Let $\Omega$ be a measurable space and $X$ a separable dual Banach space. $X$ is known to have the Radon-Nikodym property: If $\mu$ is a $\sigma$-additive measure with range in $X$ and $\nu$ a $\sigma$-additive measure with range in $\mathbb{R}_+$ such that $\mu<<\nu$, then there exists some $\frac{d\mu}{d\nu}:\Omega\rightarrow X$ such that $\mu(E)=\int_E\frac{d\mu}{d\nu}d\nu$ (see theorem III.3.1 in "vector measures" by Diestel and Uhl).
I have an example that seem to contradict this result and I do not understand how:
Define $\Omega=[0,1],\ X=X^*=L^2[0,1],\ \mu(A)=\chi_A\ \forall A\subset\Omega$ the indicator function of $A$ (1 in $A$ and $0$ outside $A$) and $\nu$ the Lebesgue measure on $\Omega$.

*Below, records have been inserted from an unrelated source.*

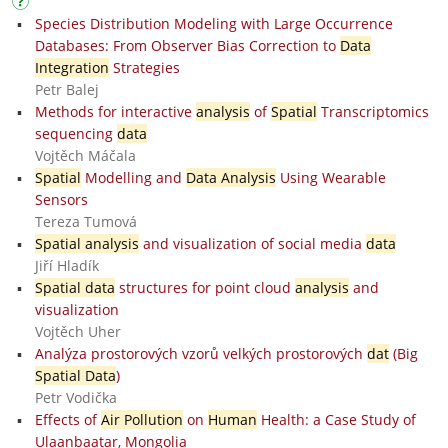
Species Distribution Modeling with Large Occurrence
Databases: From Observer Bias Correction to
Data
Integration
Strategies
Petr Balej
Methods for interactive
analysis
of
Spatial
Transcriptomics
sequencing
data
Vojtěch Máčala
Spatial
Modelling and
Data Analysis
Using Wearable
Sensors
Tereza Tumová
Spatial analysis
and visualization of social media
data
Jiří Hladík
Spatial data
structures for point cloud
analysis
and
visualization
Vojtěch Uher
Analýza prostorových vzorů velkých prostorových
dat
(Big
Spatial Data
)
Petr Vodička
Effects of
Air Pollution
on
Human
Health: a Case Study of
Ulaanbaatar, Mongolia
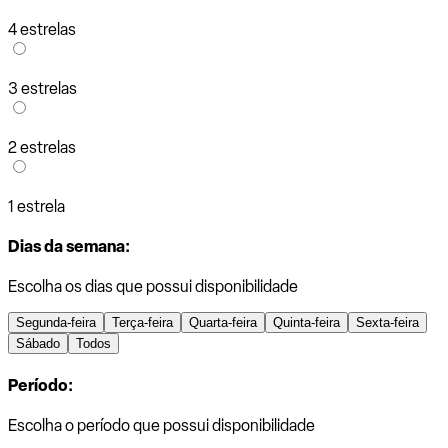
4 estrelas
3 estrelas
2 estrelas
1 estrela
Dias da semana:
Escolha os dias que possui disponibilidade
Segunda-feira
Terça-feira
Quarta-feira
Quinta-feira
Sexta-feira
Sábado
Todos
Período:
Escolha o período que possui disponibilidade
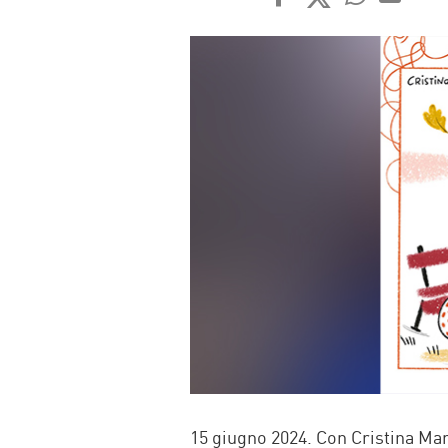
FACEBOOK
TWITTER
WHATSAP
MAIL
15 giugno 2024. Con Cristina Mars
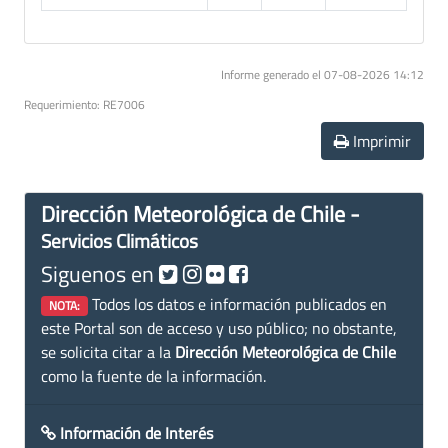
Informe generado el 07-08-2026 14:12
Requerimiento: RE7006
Imprimir
Dirección Meteorológica de Chile -
Servicios Climáticos
Siguenos en
Todos los datos e información publicados en
NOTA:
este Portal son de acceso y uso público; no obstante,
se solicita citar a la
Dirección Meteorológica de Chile
como la fuente de la información.
Información de Interés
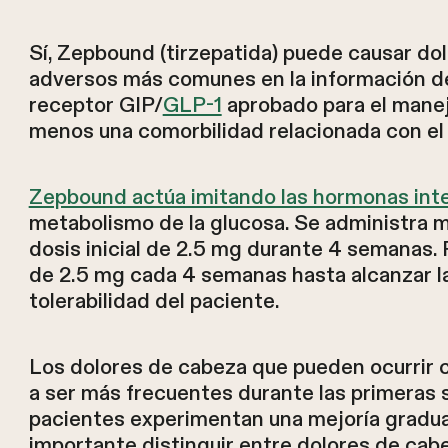
Sí, Zepbound (tirzepatida) puede causar do
adversos más comunes en la información de
receptor GIP/
GLP-1
aprobado para el manej
menos una comorbilidad relacionada con el
Zepbound actúa imitando las hormonas inte
metabolismo de la glucosa. Se administra
dosis inicial de 2.5 mg durante 4 semanas
de 2.5 mg cada 4 semanas hasta alcanzar la
tolerabilidad del paciente.
Los dolores de cabeza que pueden ocurrir
a ser más frecuentes durante las primeras 
pacientes experimentan una mejoría gradua
importante distinguir entre dolores de c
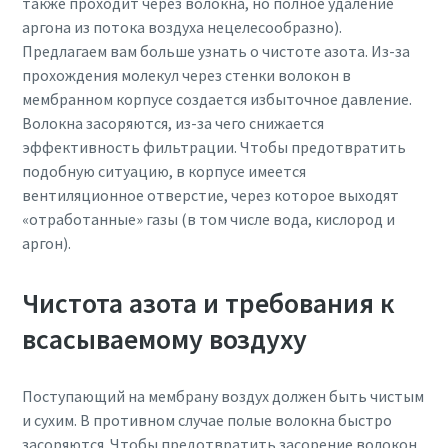
также проходит через волокна, но полное удаление
аргона из потока воздуха нецелесообразно).
Предлагаем вам больше узнать о чистоте азота. Из-за
прохождения молекул через стенки волокон в
мембранном корпусе создается избыточное давление.
Волокна засоряются, из-за чего снижается
эффективность фильтрации. Чтобы предотвратить
подобную ситуацию, в корпусе имеется
вентиляционное отверстие, через которое выходят
«отработанные» газы (в том числе вода, кислород и
аргон).
Чистота азота и требования к
всасываемому воздуху
Все, что вам нужно знать о процессе
Поступающий на мембрану воздух должен быть чистым
транспортировки с помощью
и сухим. В противном случае полые волокна быстро
пневматических конвейеров
засоряются. Чтобы предотвратить засорение волокон,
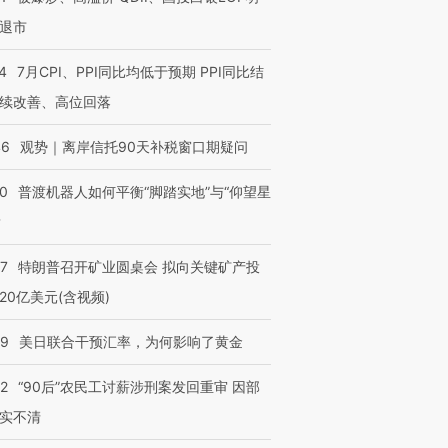
退市
4
7月CPI、PPI同比均低于预期 PPI同比结
续改善、高位回落
46
观势｜离岸信托90天补税窗口期疑问
00
普渡机器人如何平衡“脚踏实地”与“仰望星
？
57
特朗普召开矿业圆桌会 拟向关键矿产投
20亿美元(含视频)
09
美日联合干预汇率，为何影响了黄金
32
“90后”农民工讨薪涉刑案发回重审 因部
实不清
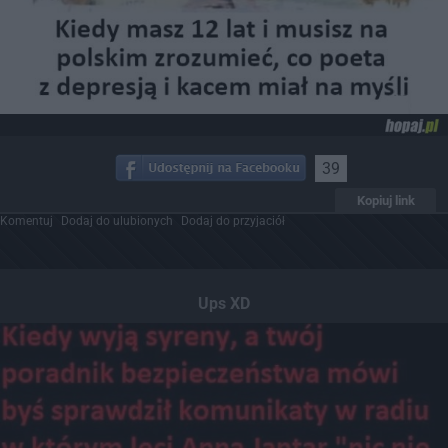
39
Kopiuj link
Komentuj
Dodaj do ulubionych
Dodaj do przyjaciół
Ups XD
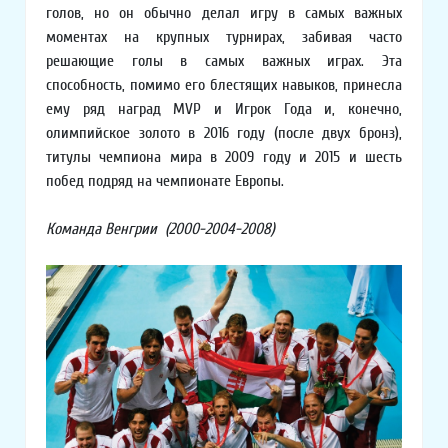
голов, но он обычно делал игру в самых важных
моментах на крупных турнирах, забивая часто
решающие голы в самых важных играх. Эта
способность, помимо его блестящих навыков, принесла
ему ряд наград MVP и Игрок Года и, конечно,
олимпийское золото в 2016 году (после двух бронз),
титулы чемпиона мира в 2009 году и 2015 и шесть
побед подряд на чемпионате Европы.
Команда Венгрии (2000-2004-2008)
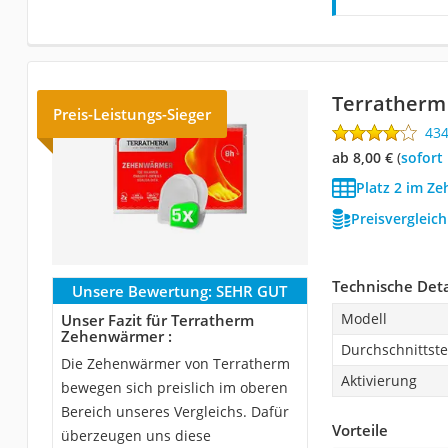
Terrather
Preis-Leistungs-Sieger
43
ab 8,00 €
(
Sofort
Platz 2 im Z
Preisvergleic
Technische Deta
Unsere Bewertung:
SEHR GUT
Modell
Unser Fazit für Terratherm
Zehenwärmer :
Durchschnittst
Die Zehenwärmer von Terratherm
Aktivierung
bewegen sich preislich im oberen
Bereich unseres Vergleichs. Dafür
Vorteile
überzeugen uns diese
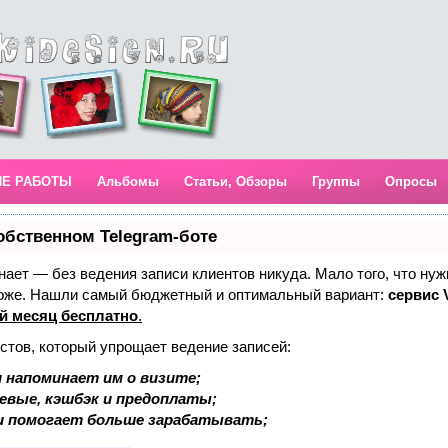
ИЕ РАБОТЫ
Альбомы
Статьи, Обзоры
Группы
Опросы
обственном Telegram-боте
 знает — без ведения записи клиентов никуда. Мало того, что нуж
тоже. Нашли самый бюджетный и оптимальный вариант:
сервис V
й месяц бесплатно
.
стов, который упрощает ведение записей:
 напоминает им о визите;
аевые, кэшбэк и предоплаты;
и помогает больше зарабатывать;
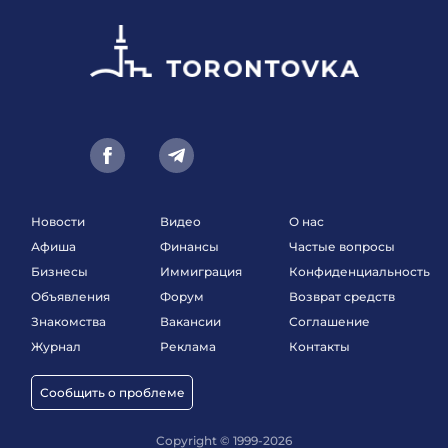
Новости
Видео
О нас
Афиша
Финансы
Частые вопросы
Бизнесы
Иммиграция
Конфиденциальность
Объявления
Форум
Возврат средств
Знакомства
Вакансии
Соглашение
Журнал
Реклама
Контакты
Сообщить о проблеме
Copyright © 1999-2026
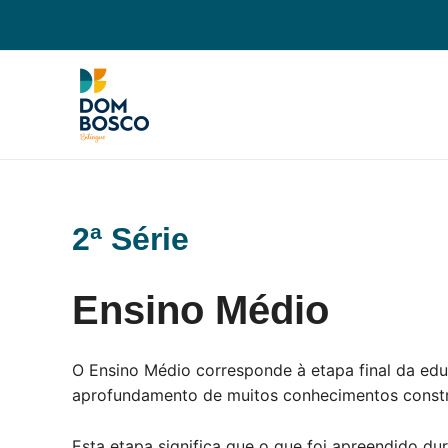
Ir
para
o
conteúdo
2ª Série
Ensino Médio
O Ensino Médio corresponde à etapa final da edu
aprofundamento de muitos conhecimentos constru
Esta etapa significa que o que foi apreendido du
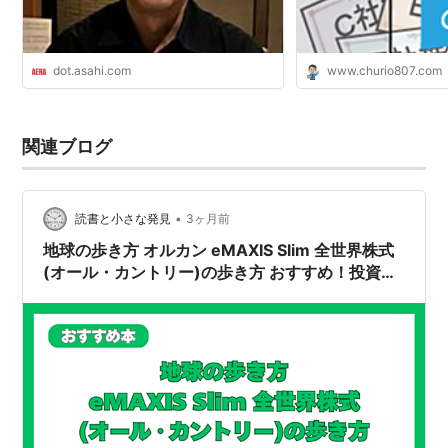
dot.asahi.com
www.churio807.com
関連ブログ
•
読書と小さな発見
3ヶ月前
地球の歩き方 オルカン eMAXIS Slim 全世界株式
(オール・カントリー)の歩き方 おすすめ！投資初
心者必読の公式ガイドブック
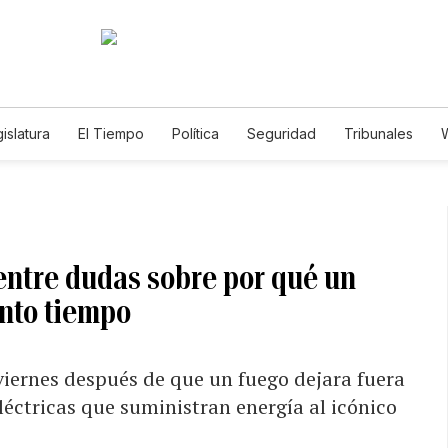
islatura
El Tiempo
Política
Seguridad
Tribunales
W
Caso Gabriela Nicole
entre dudas sobre por qué un
anto tiempo
viernes después de que un fuego dejara fuera
eléctricas que suministran energía al icónico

If $\nu(A)=0$ then $\|\mu(A)\|_{L^2}=(\int_0^1|\chi_A|^2)^{\frac{1}{2}}=\nu(A)^{\frac{1}{2}}=0$ so $\mu<<\nu$. But I do not think there exists $\frac{d\mu}{d\nu}:\Omega\rightarrow X$, is there?
Why I think there is not: Assume there exists some $\frac{d\mu}{d\nu}:\Omega\rightarrow X$ such that $\mu(E)=\int_E\frac{d\mu}{d\nu}d\nu$ then for any $f\in X=X^*$ and $E\subset\Omega$:
$$\int_Ef(\omega)d\omega=\left\langle\mu(E),f\right\rangle_{L^2}=\int_E\left\langle\frac{d\mu}{d\nu}(\omega),f\right\rangle_{L^2}d\omega=\int_E\int_{\Omega}\frac{d\mu}{d\nu}(\omega)(t)f(t)dtd\omega$$
which implies $$\int_{\Omega}fd\delta_{\omega}=f(\omega)=\int_{\Omega}\frac{d\mu}{d\nu}(\omega)(t)f(t)dt$$ for all $f\in X$ and almost every $\omega\in\Omega$ which means $\delta_{\omega}<<\nu$ which is not possible.
You've left out a key phrase in your statement of the Radon-Nikodym property. What is true is that if $\mu$ is a $\sigma$-additive measure of bounded variation with range in $X$ and $\nu$ a $\sigma$-additive measure with range in $\mathbb{R}_+$ such that $\mu<<\nu$, then there exists some $\frac{d\mu}{d\nu}:\Omega\rightarrow X$ such that $\mu(E)=\int_E\frac{d\mu}{d\nu}d\nu$. (Check definition III.1.3 of Diestel and Uhl.)
Your measure $\mu$ does not have bounded variation. Indeed, fix $n$ and let $A_i = [(i-1)/n, i/n) \subset [0,1]$, $i=1,\dots, n$. Then $\|\mu(A_i)\|_{L^2} = n^{-1/2}$ for each $i$, so $\sum_{i=1}^n \|\mu(A_i)\| = n^{1/2}$, and the variation of $\mu$ is thus at least $n^{1/2}$; but $n$ was arbitrary.